ABUJA, Dec 31 (Reuters) - President Goodluck Jonathan declared a state of emergency on Saturday in parts of Nigeria plagued by a violent Islamist insurgency, and ordered shut the borders with Cameroon, Chad and Niger in the northeast.
Coming nearly a week after radical sect Boko Haram set off a series of bombs across Nigeria on Christmas Day, including one at a church that killed at least 37 people and wounded 57, Jonathan told state television the measures would aim to restore security in troubled parts of Nigeria's north.
"The temporary closure of our borders in the affected areas is only an interim measure designed to address the current security challenges and will be resumed as soon as normalcy is restored," he said.
He added that his chief of defence staff had been instructed to take other "appropriate" measures, including setting up a special counter-terrorism force.
The blasts have raised fears that Boko Haram, a movement styled on the Taliban and whose name means "Western education is forbidden", is trying to ignite sectarian strife in Nigeria, Africa's most populous nation and top oil producer.
Jonathan has been criticised by the opposition and Christian groups for what they said was a slow response to the bombings.
"The crisis has assumed a terrorist dimension," Jonathan said. "I therefore urge the political leadership (in northern local governments) to give maximum cooperation to ensure that the situation is brought under control."
He listed the northern local governments affected by the decree, including a part of Niger state near the capital Abuja, the northern half of the conflict-prone city of Jos, and parts of Yobe and Borno in the remote, semi-arid northeast.
The bombings by the northern-based movement have strained Nigeria's already fractious north-south divide.
Jonathan, a Christian from the south, upset many northerners by running for and winning the presidency in April, which in the eyes of many tore up a tacit deal to rotate the top job between a northerner and a southerner every two terms.
More than 500 people were killed in post-election violence in the north after Jonathan's victory, reflecting long-standing northern grievances about perceived alienation and exclusion by the central government from the fruits of national oil riches, concentrated in the south.
"CRUSH THE TERRORISTS"
Earlier in the day, Jonathan visited the scene of the deadliest Christmas attack, on St.
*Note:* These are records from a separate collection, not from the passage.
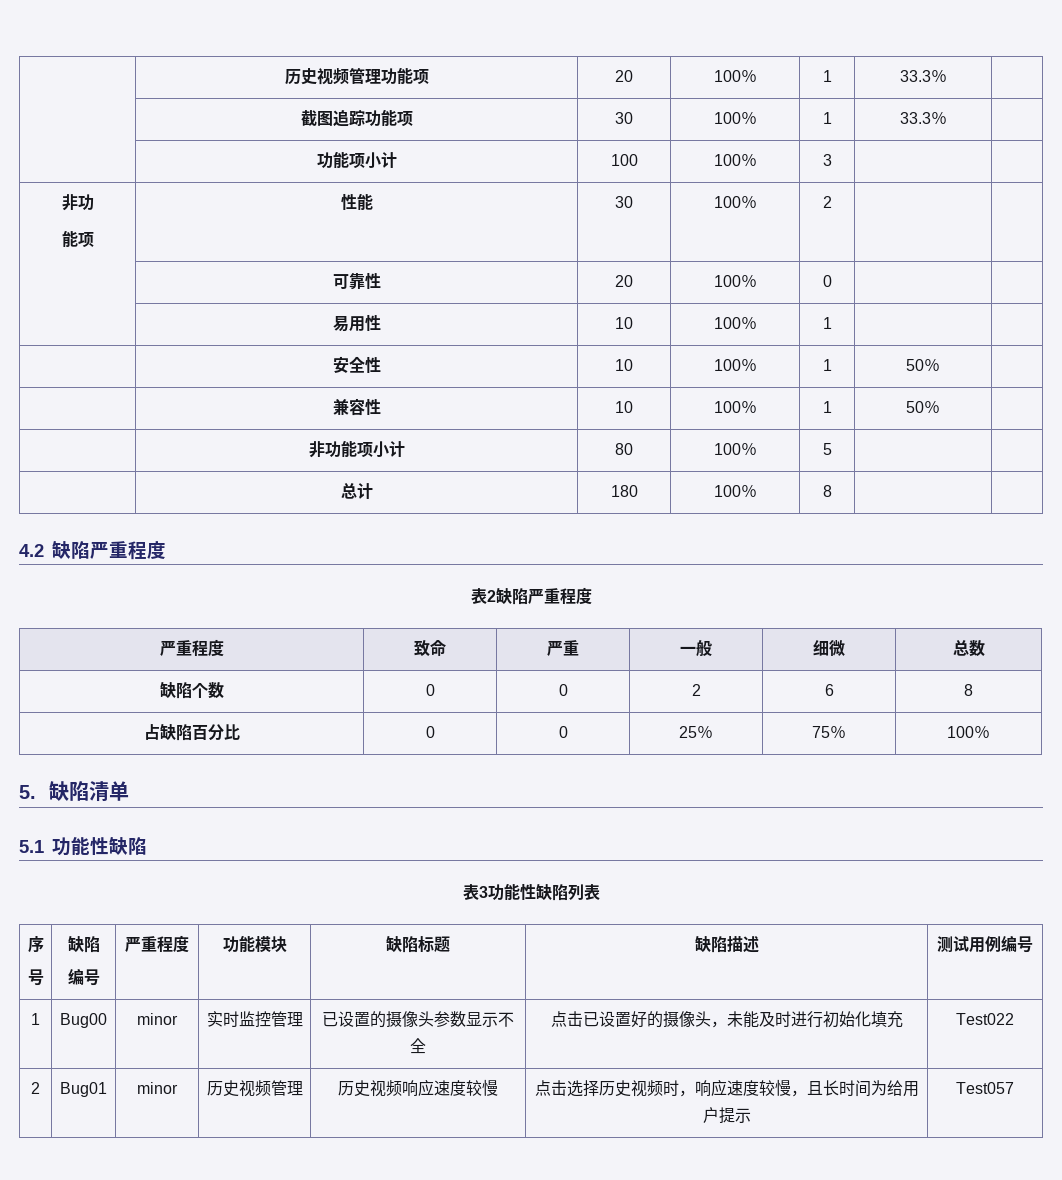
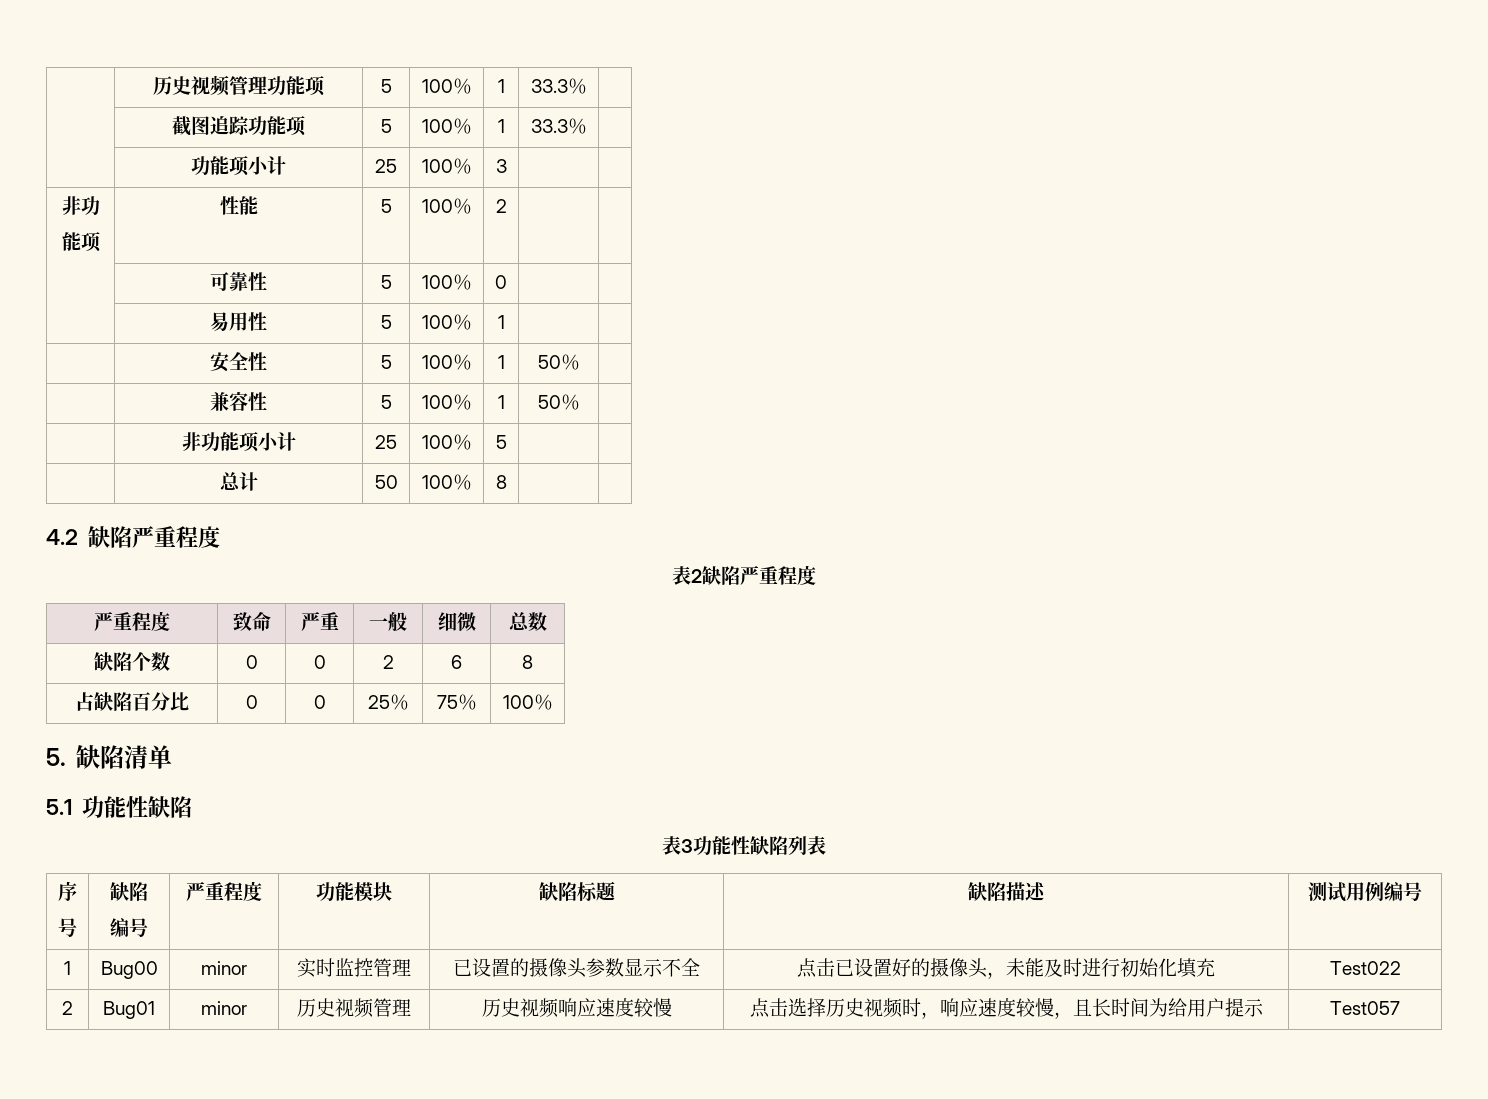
[615,70,633,82] 20 -> [380,79,392,93] 5
[615,112,633,124] 30 -> [380,119,392,133] 5
[610,154,638,166] 100 -> [375,159,397,173] 25
[615,196,633,208] 30 -> [380,199,392,213] 5
[615,275,633,287] 20 -> [380,275,392,289] 5
[615,317,633,329] 10 -> [380,315,392,329] 5
[615,359,633,371] 10 -> [380,355,392,369] 5
[615,401,633,413] 10 -> [380,395,392,409] 5
[615,443,633,455] 80 -> [375,435,397,449] 25
[610,485,638,497] 180 -> [374,475,398,489] 50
Theresa's Catholic church in Madalla, on the outskirts of Abuja.
"We will crush the terrorists. If there are institutions ... which are harbouring terrorists, we will deal with them," he told weeping relatives of the victims gathered in the church, amid tight security by dozens of armed soldiers.
Traces of the devastation were still evident, with the church windows shattered and glass on the ground.
National Emergency Management Agency (NEMA) spokesman Yushua Shuaib said authorities were on "full alert" for more attacks.